PASSAGE SHOWN:
************

I expect most of my readers are familiar with Transparent Page Sharing (TPS). For those in need of a refresh, TPS increases the over all performance capabilities of an ESX/ESXi cluster by ensuring efficient use of server memory. The TPS process achieves this efficiency by eliminating redundant virtual machine memory pages by remapping any duplicate reference back to a single page. The real ‘magic’ in TPS is its ability to transparently share the same pages (aka data) between multiple VMs.
Transparent Page Sharing is a key enabler in allowing the hypervisor to scale memory resources beyond the physical constraints.
This week I’d like to introduce you to Transparent Storage Cache Sharing (TSCS) and how it significantly changes the storage design and architecture in virtual infrastructures by allowing a single block of data to be accessed transparently by multiple virtual machines.
In this series, I will introduce you to the details of TSCS and review the benefits it delivers in a number of real-world use case scenarios.
A Bit of Background
TSCS is not a new NetApp technology; rather it is a term my team finds very effective in order to communicate the perfomance gains provided by the dedupe awareness delivered in our storage platforms and Performance Acceleration Modules.

************

INFORMATION SHOWN:
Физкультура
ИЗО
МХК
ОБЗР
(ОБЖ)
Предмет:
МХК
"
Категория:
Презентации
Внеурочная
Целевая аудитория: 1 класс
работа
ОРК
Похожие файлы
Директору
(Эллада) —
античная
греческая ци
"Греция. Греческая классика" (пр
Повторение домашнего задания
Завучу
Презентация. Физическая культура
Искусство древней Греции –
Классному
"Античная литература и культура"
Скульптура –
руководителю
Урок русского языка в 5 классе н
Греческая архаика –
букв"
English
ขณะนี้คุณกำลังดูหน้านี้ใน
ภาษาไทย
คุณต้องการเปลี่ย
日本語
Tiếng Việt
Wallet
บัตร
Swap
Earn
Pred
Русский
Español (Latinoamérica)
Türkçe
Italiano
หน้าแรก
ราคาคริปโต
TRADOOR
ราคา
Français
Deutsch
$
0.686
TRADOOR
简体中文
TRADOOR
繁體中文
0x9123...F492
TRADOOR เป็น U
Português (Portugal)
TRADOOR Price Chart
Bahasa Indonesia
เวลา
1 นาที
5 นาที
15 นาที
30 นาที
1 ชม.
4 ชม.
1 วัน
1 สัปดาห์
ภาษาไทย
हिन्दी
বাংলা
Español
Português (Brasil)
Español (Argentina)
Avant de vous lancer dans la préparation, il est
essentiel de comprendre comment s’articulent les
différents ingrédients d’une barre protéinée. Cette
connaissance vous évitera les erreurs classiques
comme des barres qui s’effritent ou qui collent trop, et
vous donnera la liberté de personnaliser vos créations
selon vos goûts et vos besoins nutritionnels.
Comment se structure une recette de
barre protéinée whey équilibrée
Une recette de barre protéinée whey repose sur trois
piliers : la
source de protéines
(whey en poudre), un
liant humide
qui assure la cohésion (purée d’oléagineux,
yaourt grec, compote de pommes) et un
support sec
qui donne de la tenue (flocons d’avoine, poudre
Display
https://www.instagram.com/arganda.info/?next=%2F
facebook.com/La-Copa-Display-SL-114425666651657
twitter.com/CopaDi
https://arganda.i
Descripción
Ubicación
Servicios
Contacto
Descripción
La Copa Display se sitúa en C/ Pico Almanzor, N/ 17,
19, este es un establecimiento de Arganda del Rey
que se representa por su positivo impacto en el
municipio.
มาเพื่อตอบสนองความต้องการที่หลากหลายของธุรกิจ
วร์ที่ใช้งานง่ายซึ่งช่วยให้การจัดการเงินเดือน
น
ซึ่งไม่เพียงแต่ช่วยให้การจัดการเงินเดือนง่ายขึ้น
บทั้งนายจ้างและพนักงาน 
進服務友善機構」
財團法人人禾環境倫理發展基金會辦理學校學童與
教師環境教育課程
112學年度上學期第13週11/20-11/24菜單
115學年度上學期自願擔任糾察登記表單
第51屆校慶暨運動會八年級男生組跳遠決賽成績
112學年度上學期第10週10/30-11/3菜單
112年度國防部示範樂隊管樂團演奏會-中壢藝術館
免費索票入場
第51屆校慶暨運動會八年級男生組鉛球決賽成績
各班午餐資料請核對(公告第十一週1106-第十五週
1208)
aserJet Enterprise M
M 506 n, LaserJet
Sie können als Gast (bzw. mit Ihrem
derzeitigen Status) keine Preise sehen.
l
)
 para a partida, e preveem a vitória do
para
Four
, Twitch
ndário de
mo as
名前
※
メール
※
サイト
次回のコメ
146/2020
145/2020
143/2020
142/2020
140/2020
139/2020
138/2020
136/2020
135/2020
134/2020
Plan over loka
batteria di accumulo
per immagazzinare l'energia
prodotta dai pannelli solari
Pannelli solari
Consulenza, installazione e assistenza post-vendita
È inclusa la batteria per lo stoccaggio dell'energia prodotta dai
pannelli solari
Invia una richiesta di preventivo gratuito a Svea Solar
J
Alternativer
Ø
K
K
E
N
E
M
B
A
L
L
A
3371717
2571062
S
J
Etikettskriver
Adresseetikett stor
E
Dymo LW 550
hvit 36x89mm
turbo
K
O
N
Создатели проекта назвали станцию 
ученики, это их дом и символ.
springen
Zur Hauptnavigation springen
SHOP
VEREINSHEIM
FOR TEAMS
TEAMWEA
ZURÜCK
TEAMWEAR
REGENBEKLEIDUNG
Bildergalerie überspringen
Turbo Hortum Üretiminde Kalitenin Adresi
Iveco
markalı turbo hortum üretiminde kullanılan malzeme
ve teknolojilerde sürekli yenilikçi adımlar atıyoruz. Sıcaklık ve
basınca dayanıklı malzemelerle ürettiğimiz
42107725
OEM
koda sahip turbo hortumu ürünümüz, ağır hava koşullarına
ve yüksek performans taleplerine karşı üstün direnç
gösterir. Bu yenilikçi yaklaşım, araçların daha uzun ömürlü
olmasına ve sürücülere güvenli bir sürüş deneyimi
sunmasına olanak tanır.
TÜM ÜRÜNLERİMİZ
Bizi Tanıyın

************

EXERCISE INSTRUCTIONS:
• 1. Decide whether each statement agrees with the passage on Transparent Storage Cache Sharing, answering yes or no and quoting the deciding words: (a) TSCS is a new NetApp technology. (b) TPS removes redundant virtual machine memory pages by remapping duplicate references to a single page. (c) TSCS allows a single block of data to be accessed transparently by multiple virtual machines.
• 2. Arrange as a numbered list the lines of the records, starting at the first line of the records and ending at the line that contains "https://www.instagram.com/arganda.info/?next=%2F". Leave out blank lines.
The records and the passage on Transparent Storage Cache Sharing come from different sources.

ANSWER SECTION:
• 1.
(a) No: "TSCS is not a new NetApp technology"
(b) Yes: "eliminating redundant virtual machine memory pages by remapping any duplicate reference back to a single page"
(c) Yes: "allowing a single block of data to be accessed transparently by multiple virtual machines"

• 2.
1. Физкультура
2. ИЗО
3. МХК
4. ОБЗР
5. (ОБЖ)
6. Предмет:
7. МХК
8. "
9. Категория:
10. Презентации
11. Внеурочная
12. Целевая аудитория: 1 класс
13. работа
14. ОРК
15. Похожие файлы
16. Директору
17. (Эллада) —
18. античная
19. греческая ци
20. "Греция. Греческая классика" (пр
21. Повторение домашнего задания
22. Завучу
23. Презентация. Физическая культура
24. Искусство древней Греции –
25. Классному
26. "Античная литература и культура"
27. Скульптура –
28. руководителю
29. Урок русского языка в 5 классе н
30. Греческая архаика –
31. букв"
32. English
33. ขณะนี้คุณกำลังดูหน้านี้ใน
34. ภาษาไทย
35. คุณต้องการเปลี่ย
36. 日本語
37. Tiếng Việt
38. Wallet
39. บัตร
40. Swap
41. Earn
42. Pred
43. Русский
44. Español (Latinoamérica)
45. Türkçe
46. Italiano
47. หน้าแรก
48. ราคาคริปโต
49. TRADOOR
50. ราคา
51. Français
52. Deutsch
53. $
54. 0.686
55. TRADOOR
56. 简体中文
57. TRADOOR
58. 繁體中文
59. 0x9123...F492
60. TRADOOR เป็น U
61. Português (Portugal)
62. TRADOOR Price Chart
63. Bahasa Indonesia
64. เวลา
65. 1 นาที
66. 5 นาที
67. 15 นาที
68. 30 นาที
69. 1 ชม.
70. 4 ชม.
71. 1 วัน
72. 1 สัปดาห์
73. ภาษาไทย
74. हिन्दी
75. বাংলা
76. Español
77. Português (Brasil)
78. Español (Argentina)
79. Avant de vous lancer dans la préparation, il est
80. essentiel de comprendre comment s’articulent les
81. différents ingrédients d’une barre protéinée. Cette
82. connaissance vous évitera les erreurs classiques
83. comme des barres qui s’effritent ou qui collent trop, et
84. vous donnera la liberté de personnaliser vos créations
85. selon vos goûts et vos besoins nutritionnels.
86. Comment se structure une recette de
87. barre protéinée whey équilibrée
88. Une recette de barre protéinée whey repose sur trois
89. piliers : la
90. source de protéines
91. (whey en poudre), un
92. liant humide
93. qui assure la cohésion (purée d’oléagineux,
94. yaourt grec, compote de pommes) et un
95. support sec
96. qui donne de la tenue (flocons d’avoine, poudre
97. Display
98. https://www.instagram.com/arganda.info/?next=%2F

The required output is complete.